- _原文段落_:
+===+

DIEN 使用示例
1. 模型简介与适用场景
DIEN (Deep Interest Evolution Network) 是阿里妈妈在 AAAI'2019 提出的模型,是 DIN 的进化版。DIEN 引入了兴趣抽取层 (Interest Extractor)(GRU)和兴趣演化层 (Interest Evolution)(AUGRU),能够建模用户兴趣随时间的动态演化过程,而不仅仅是对历史行为做加权求和。
论文: Deep Interest Evolution Network for Click-Through Rate Prediction
模型结构
注意: 由于 DIEN 内部使用 GRU 动态计算,torchview 暂时无法自动追踪其计算图,因此未提供架构可视化图。
- Interest Extractor Layer: 使用 GRU 对用户行为序列建模,提取每一步的兴趣状态
- Auxiliary Loss: 利用下一时刻的真实点击行为作为监督信号,辅助训练 GRU
- Interest Evolution Layer: 使用 AUGRU (Attention-based Update Gate GRU) 结合目标物品的注意力,建模与目标物品相关的兴趣演化
适用场景
- CTR 预估(点击率预测)
- 用户兴趣随时间有明显变化的场景(如电商、新闻推荐)
- 拥有丰富的带时序的用户行为序列数据
2. 数据准备与预处理
DIEN 的数据准备与 DIN 基本一致,同样使用 Amazon Electronics 数据集,但额外需要提供 history_labels(历史行为标签,标记每一步是否点击)。
python
import pandas as pd
import torch
from torch_rechub.basic.features import SparseFeature, SequenceFeature
from torch_rechub.utils.data import DataGenerator, df_to_dict, generate_seq_feature
# 加载数据
data = pd.read_csv("examples/ranking/data/amazon-electronics/amazon_electronics_sample.csv")
# 自动生成历史序列特征
train, val, test = generate_seq_feature(
data=data, user_col="user_id", item_col="item_id",
time_col="time", item_attribute_cols=["cate_id"]
)
n_users = data["user_id"].max()
n_items = data["item_id"].max()
n_cates = data["cate_id"].max()定义特征
python
# 特征列表(目标物品 + 用户属性)
features = [
SparseFeature("target_item_id", vocab_size=n_items + 1, embed_dim=8),
SparseFeature("target_cate_id", vocab_size=n_cates + 1, embed_dim=8),
SparseFeature("user_id", vocab_size=n_users + 1, embed_dim=8)

+===+

- _提取信息_:

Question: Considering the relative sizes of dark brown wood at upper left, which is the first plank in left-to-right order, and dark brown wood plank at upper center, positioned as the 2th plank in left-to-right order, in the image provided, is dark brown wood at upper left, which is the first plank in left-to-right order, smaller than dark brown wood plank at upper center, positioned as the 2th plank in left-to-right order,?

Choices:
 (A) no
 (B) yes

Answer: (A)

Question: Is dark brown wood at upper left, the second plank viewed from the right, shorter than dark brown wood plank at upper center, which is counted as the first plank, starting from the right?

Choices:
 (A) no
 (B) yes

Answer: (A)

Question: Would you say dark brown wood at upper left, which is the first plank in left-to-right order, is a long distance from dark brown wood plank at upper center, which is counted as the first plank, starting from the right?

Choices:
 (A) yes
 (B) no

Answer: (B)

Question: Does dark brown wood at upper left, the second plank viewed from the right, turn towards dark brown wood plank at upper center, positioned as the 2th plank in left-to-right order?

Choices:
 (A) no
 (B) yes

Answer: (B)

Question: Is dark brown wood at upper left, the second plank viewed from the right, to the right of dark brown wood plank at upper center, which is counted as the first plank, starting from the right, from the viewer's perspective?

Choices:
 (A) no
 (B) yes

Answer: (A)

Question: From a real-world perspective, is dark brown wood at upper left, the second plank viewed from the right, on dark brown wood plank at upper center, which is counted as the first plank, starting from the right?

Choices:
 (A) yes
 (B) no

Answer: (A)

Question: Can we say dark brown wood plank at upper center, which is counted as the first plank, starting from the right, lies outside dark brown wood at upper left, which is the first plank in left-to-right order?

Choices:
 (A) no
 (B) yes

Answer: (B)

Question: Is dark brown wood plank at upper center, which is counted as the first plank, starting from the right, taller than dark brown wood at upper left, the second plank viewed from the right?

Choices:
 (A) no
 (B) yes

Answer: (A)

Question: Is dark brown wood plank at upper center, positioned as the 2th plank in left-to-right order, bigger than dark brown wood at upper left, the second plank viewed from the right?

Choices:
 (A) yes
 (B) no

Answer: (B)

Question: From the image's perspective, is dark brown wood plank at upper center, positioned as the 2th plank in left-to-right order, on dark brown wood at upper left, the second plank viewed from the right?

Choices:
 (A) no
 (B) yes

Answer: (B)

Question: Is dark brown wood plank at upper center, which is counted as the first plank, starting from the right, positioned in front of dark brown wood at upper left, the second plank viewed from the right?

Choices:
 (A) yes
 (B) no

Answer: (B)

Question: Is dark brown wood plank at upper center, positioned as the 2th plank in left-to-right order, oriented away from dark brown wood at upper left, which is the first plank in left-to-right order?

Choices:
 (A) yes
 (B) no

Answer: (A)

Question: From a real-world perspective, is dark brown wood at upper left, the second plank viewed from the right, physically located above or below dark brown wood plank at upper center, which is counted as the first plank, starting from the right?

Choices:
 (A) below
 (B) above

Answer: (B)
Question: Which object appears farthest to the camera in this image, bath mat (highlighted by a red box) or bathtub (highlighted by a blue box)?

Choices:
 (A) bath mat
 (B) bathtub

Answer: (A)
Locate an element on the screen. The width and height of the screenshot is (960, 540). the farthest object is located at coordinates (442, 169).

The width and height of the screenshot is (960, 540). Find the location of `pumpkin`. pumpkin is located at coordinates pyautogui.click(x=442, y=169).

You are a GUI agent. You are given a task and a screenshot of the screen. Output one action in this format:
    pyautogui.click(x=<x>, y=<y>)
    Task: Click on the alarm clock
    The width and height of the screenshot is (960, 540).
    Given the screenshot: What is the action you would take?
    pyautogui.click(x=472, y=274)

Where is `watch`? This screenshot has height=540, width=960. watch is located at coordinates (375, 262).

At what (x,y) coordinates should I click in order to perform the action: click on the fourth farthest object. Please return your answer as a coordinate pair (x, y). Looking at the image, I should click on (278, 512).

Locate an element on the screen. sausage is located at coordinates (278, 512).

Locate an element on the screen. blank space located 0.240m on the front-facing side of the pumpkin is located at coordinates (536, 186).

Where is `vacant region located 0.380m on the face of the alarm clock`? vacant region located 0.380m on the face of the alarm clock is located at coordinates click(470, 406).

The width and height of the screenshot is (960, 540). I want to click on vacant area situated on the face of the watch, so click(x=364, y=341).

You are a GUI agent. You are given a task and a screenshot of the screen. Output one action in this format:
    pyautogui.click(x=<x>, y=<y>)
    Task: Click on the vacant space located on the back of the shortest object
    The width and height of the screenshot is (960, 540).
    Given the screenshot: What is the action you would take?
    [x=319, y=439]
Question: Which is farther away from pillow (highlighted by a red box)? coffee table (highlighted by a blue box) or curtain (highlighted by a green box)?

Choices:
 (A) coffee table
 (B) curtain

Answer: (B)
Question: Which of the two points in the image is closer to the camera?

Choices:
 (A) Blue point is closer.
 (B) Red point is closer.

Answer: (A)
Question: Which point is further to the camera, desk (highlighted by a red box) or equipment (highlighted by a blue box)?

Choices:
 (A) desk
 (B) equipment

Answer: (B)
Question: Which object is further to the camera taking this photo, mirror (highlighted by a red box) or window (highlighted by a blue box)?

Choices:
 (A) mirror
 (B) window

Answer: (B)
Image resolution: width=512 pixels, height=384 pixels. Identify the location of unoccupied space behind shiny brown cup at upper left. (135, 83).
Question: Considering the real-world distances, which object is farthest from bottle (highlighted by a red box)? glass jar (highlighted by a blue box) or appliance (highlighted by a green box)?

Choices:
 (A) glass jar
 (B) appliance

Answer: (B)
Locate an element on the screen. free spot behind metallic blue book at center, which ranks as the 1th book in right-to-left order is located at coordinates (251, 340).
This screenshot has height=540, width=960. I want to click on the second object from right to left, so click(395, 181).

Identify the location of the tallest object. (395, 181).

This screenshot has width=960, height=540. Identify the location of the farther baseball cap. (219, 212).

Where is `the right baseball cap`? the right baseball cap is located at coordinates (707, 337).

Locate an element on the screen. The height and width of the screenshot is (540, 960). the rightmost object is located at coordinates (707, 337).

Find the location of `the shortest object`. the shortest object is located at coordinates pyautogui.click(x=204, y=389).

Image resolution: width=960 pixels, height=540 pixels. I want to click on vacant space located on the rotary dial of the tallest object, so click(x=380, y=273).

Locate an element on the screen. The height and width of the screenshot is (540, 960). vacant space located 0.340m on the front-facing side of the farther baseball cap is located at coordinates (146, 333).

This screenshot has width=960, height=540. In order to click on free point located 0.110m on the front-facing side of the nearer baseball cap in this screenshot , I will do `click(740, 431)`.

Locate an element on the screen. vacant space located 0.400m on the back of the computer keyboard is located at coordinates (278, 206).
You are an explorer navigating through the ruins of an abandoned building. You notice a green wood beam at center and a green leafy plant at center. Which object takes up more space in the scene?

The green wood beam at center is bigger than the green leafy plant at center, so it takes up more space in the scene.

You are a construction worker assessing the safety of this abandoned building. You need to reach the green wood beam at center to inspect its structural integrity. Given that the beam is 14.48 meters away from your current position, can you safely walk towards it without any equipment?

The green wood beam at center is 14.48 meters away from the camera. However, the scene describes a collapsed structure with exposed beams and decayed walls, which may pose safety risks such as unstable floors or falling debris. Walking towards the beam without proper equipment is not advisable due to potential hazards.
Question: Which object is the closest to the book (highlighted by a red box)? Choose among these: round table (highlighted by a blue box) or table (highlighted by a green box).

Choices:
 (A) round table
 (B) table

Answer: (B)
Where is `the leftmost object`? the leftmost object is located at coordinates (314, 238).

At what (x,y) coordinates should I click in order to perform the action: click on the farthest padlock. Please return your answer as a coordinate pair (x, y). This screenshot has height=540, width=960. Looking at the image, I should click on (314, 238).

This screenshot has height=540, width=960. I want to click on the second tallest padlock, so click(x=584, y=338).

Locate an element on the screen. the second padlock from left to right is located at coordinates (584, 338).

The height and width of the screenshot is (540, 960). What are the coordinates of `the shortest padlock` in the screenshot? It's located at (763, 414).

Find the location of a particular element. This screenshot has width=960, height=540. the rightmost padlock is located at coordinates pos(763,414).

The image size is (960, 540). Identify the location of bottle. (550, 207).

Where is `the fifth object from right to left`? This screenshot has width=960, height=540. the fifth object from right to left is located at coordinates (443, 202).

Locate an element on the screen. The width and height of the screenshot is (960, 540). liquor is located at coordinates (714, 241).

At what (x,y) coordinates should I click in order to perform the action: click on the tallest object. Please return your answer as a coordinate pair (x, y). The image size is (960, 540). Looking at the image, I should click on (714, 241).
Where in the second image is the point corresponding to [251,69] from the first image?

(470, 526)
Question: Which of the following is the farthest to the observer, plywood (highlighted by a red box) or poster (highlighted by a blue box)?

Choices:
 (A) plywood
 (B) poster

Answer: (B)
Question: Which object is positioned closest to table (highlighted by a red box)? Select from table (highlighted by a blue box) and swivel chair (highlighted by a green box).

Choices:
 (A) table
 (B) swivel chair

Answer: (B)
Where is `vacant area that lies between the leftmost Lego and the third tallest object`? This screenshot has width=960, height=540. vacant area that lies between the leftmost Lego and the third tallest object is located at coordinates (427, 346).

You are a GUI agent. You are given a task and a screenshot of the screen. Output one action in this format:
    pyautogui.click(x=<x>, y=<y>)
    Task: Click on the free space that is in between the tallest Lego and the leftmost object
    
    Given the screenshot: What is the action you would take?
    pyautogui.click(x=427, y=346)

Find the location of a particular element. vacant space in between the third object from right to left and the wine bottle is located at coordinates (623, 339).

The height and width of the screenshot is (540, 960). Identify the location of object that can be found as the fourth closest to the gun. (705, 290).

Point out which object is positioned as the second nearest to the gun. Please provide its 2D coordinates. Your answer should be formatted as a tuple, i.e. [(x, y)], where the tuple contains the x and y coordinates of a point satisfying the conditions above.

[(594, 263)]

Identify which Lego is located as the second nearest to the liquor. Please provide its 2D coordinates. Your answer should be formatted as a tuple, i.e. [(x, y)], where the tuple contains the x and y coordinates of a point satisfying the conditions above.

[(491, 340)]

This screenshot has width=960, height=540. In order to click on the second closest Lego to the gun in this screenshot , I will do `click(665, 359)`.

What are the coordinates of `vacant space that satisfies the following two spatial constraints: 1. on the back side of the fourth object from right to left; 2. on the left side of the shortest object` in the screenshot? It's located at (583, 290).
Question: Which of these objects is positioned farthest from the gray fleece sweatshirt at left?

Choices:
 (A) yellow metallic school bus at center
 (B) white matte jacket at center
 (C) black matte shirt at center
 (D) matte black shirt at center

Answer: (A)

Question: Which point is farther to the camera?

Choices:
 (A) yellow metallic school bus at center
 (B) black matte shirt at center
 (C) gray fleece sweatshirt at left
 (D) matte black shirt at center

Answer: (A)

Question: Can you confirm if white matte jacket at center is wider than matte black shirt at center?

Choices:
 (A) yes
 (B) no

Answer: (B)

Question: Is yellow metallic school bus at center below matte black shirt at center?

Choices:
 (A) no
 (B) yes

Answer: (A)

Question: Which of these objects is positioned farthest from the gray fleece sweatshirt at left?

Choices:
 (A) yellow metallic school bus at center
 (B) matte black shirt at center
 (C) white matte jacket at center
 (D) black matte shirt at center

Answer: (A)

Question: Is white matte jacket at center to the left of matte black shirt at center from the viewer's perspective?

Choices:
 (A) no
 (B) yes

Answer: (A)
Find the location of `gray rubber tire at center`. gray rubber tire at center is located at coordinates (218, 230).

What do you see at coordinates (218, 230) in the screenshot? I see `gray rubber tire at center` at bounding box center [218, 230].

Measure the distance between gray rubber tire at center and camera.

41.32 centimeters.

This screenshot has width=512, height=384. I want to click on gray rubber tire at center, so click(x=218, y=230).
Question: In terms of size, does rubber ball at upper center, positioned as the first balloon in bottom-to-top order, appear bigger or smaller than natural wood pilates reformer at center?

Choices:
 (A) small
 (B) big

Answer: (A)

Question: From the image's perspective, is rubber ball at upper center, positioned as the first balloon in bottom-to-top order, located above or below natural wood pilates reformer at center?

+===+

- _任务事项 1_: 请把 DIEN 使用示例中的这句话译成英文:"DIEN 的数据准备与 DIN 基本一致,同样使用 Amazon Electronics 数据集,但额外需要提供 history_labels(历史行为标签,标记每一步是否点击)。"
- _任务事项 2_: 接着 DIEN 使用示例最后显示的内容往下续写。
这些记录与上面的 DIEN 使用示例毫无关联。

- _预期输出 1_: Data preparation for DIEN is essentially the same as for DIN and likewise uses the Amazon Electronics dataset, but it additionally requires history_labels (historical behavior labels that mark whether each step was clicked).

- _预期输出 2_:
]
target_features = features
# 历史行为序列特征
history_features = [
SequenceFeature("hist_item_id", vocab_size=n_items + 1, embed_dim=8,
pooling="concat", shared_with="target_item_id"),
SequenceFeature("hist_cate_id", vocab_size=n_cates + 1, embed_dim=8,
pooling="concat", shared_with="target_cate_id")
]构建 DataLoader
python
train_dict, val_dict, test_dict = df_to_dict(train), df_to_dict(val), df_to_dict(test)
train_y = train_dict.pop("label")
val_y = val_dict.pop("label")
test_y = test_dict.pop("label")
dg = DataGenerator(train_dict, train_y)
train_dl, val_dl, test_dl = dg.generate_dataloader(
x_val=val_dict, y_val=val_y, x_test=test_dict, y_test=test_y, batch_size=4096
)3. 模型配置与参数说明
3.1 创建模型
python
from torch_rechub.models.ranking import DIEN
# history_labels: 标记历史行为序列中每一步是否为正反馈(1=点击,0=未点击)
# 注意:该参数是模型级别的固定配置,而非逐样本的标签
# 这里简单使用全 1 表示所有历史行为都是正反馈(简化示例)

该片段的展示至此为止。